Nr2e3 functional domain ablation by CRISPR-Cas9D10A identifies a new isoform and generates retinitis pigmentosa and enhanced S-cone syndrome models

Mutations in NR2E3 cause retinitis pigmentosa (RP) and enhanced S-cone syndrome (ESCS) in humans. This gene produces a large isoform encoded in 8 exons and a previously unreported shorter isoform of 7 exons, whose function is unknown. We generated two mouse models by targeting exon 8 of Nr2e3 using CRISPR/Cas9-D10A nickase. Allele Δ27 is an in-frame deletion of 27 bp that ablates the dimerization domain H10, whereas allele ΔE8 (full deletion of exon 8) produces only the short isoform, which lacks the C-terminal part of the ligand binding domain (LBD) that encodes both H10 and the AF2 domain involved in the Nr2e3 repressor activity.
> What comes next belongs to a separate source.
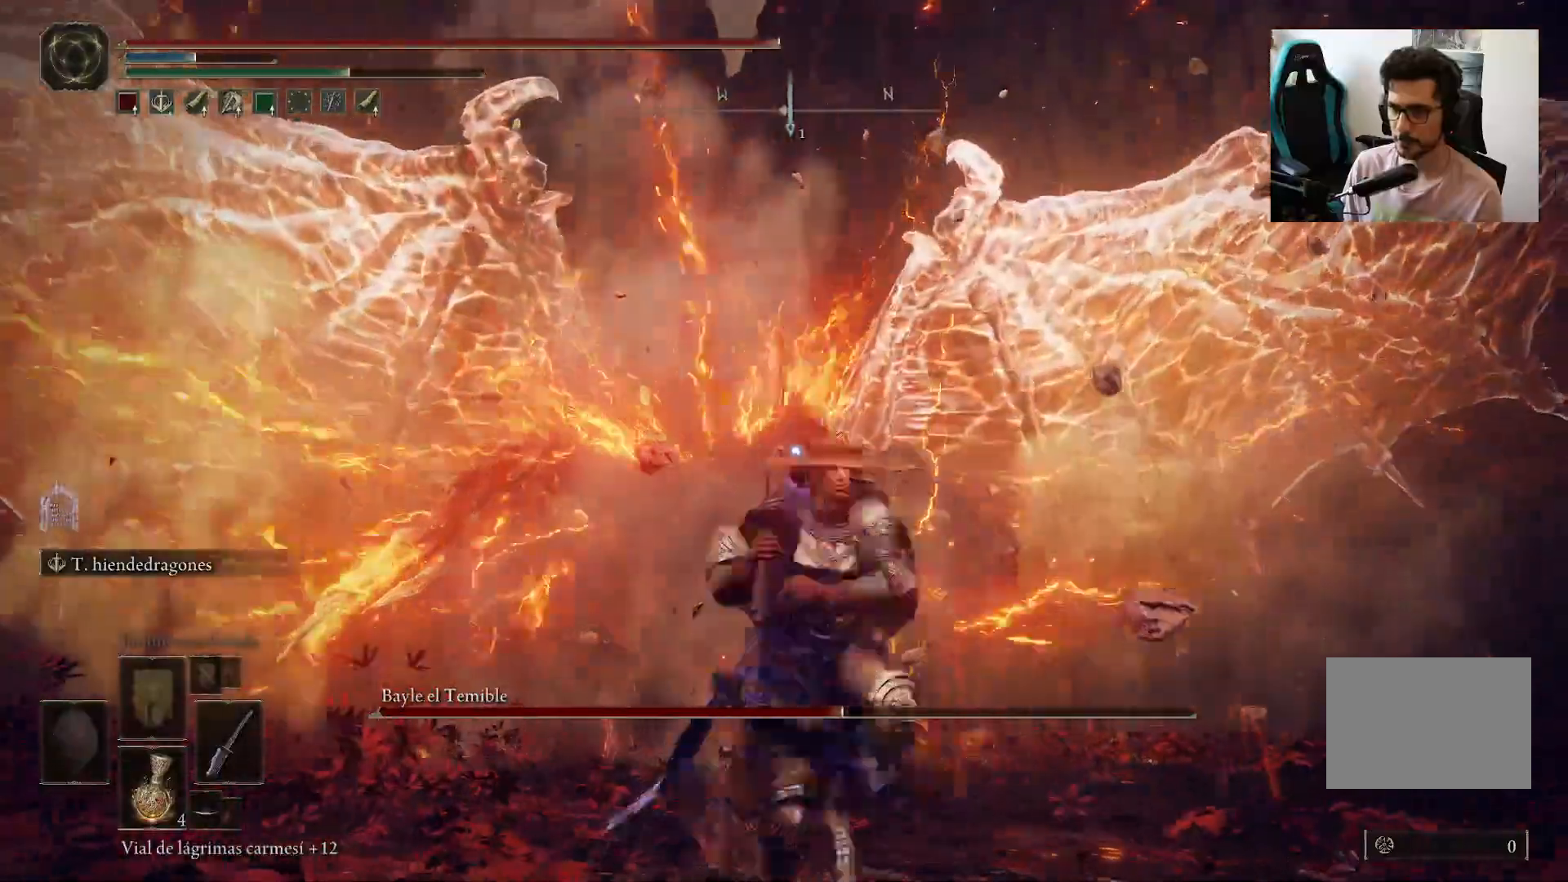
{"dt_ms": 500, "buttons": [], "left_stick": "down", "right_stick": "center", "events": []}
The Δ27 mutant shows developmental alterations and a non-progressive electrophysiological dysfunction that resembles the ESCS phenotype. The ΔE8 mutant exhibits progressive retinal degeneration, as occurs in human RP patients. Our mutants suggest a role for Nr2e3 as a cone-patterning regulator and provide valuable models for studying mechanisms of NR2E3-associated retinal dystrophies and evaluating potential therapies.